County primary turnout was low with most ballots cast by black women and older voters.

Even as voters prepared to make their selections for the Shelby County primary, Smartsoft, an analytics and software company operated by county election commissioner Bennie Smith, has drawn conclusions from the early voting period that may have an impact on what is to come.

As presented by Smith’s associate, Kemba Ford, the number of eligible voters in Shelby County is roughly 582,000 persons, of whom only 39,300 actually participated in early voting. Smart-Soft estimates that, after the regular round of election-day voting on May 3rd, the total will rise to 52,000, so that the percentage of voters taking part in county primaries would be less than 10 percent of those eligible to do so.
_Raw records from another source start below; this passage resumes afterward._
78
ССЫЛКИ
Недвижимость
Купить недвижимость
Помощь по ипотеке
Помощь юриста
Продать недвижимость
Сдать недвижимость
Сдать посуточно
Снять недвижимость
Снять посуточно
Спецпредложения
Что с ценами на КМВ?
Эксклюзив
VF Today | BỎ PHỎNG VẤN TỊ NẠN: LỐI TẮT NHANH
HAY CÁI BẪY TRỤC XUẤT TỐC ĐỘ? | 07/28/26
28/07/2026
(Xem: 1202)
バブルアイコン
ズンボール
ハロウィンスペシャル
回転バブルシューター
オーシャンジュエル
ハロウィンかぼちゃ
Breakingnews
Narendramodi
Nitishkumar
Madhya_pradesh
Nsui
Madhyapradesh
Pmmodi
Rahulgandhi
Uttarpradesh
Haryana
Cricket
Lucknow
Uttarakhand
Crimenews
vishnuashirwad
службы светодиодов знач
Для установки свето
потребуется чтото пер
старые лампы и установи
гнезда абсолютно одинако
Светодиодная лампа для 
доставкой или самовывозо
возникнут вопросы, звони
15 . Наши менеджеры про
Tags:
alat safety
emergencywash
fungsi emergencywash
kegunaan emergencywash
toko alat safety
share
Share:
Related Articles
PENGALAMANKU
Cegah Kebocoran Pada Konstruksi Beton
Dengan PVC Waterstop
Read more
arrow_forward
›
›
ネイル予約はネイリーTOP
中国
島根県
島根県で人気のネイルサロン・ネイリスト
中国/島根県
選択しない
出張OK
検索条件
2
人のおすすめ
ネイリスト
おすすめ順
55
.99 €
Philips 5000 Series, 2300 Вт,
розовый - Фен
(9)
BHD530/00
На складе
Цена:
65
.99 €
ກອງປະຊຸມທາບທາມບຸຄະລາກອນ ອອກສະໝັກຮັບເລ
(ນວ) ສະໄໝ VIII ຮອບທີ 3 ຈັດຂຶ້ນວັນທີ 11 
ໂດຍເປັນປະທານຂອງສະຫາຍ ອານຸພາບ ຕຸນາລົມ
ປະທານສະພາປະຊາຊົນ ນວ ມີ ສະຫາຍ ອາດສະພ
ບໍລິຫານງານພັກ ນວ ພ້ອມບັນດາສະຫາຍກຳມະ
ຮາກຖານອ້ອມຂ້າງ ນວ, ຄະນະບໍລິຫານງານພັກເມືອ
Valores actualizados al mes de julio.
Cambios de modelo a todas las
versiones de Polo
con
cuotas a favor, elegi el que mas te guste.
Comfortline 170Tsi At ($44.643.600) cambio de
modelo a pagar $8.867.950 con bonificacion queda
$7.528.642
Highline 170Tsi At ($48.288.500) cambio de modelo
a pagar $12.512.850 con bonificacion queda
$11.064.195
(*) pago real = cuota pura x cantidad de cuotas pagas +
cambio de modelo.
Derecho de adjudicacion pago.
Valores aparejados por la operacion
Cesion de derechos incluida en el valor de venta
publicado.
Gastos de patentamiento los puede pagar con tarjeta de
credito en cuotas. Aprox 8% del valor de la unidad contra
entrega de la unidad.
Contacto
Among the early voting number of 39,300, the logical conclusion would seem to be that Black females dominated. There were 24,800 female voters overall, as against 14,500 males. Some 22,200 of the early voters were African American, as against 9,100 thousand whites and about 8,000 who opted for the description “other.”

Of the 39,300 early voters, 32,000 were over the age of 50, a statistic that prevailed in the voting as a whole by all voters.

There were some anomalies. While Democrats voting in their primaries predominated among those voting in the nine districts thought to be demographically Democratic, they also voted in larger numbers in the heavily Republican District 1 (northern Shelby County), to the tune of 1,590 Democrats to 897 Republicans. There was no contest between the parties, of course, only votes for the single Republican and the single Democrat running in their respective primaries, as well as votes in each primary for mayor, sheriff, and other county-wide positions.

The presumed partisan tilt toward Republicans held, however, in another heavily Republican district. That would be District 1 (Collierville), where 1,350 Republicans voted, as against 1,086 Democrats. Again, there were no direct votes pitting Republicans vs. Democrats.

The one  case in which Republicans most clearly dominated in voting was for the District 4 County Commission seat, in which GOP incumbent Brandon Morrison has a party challenger in the Republican primary, Jordan Carpenter. There were 3,054 Republican votes in that district versus 1,317 Democratic votes. Again, only the Republican votes counted in the Morrison-Carpenter showdown.

District 4 spans sections of both East Memphis and Germantown. For the record, 58 percent of the District 4 vote came from the Memphis part of the district, 42 from Germantown.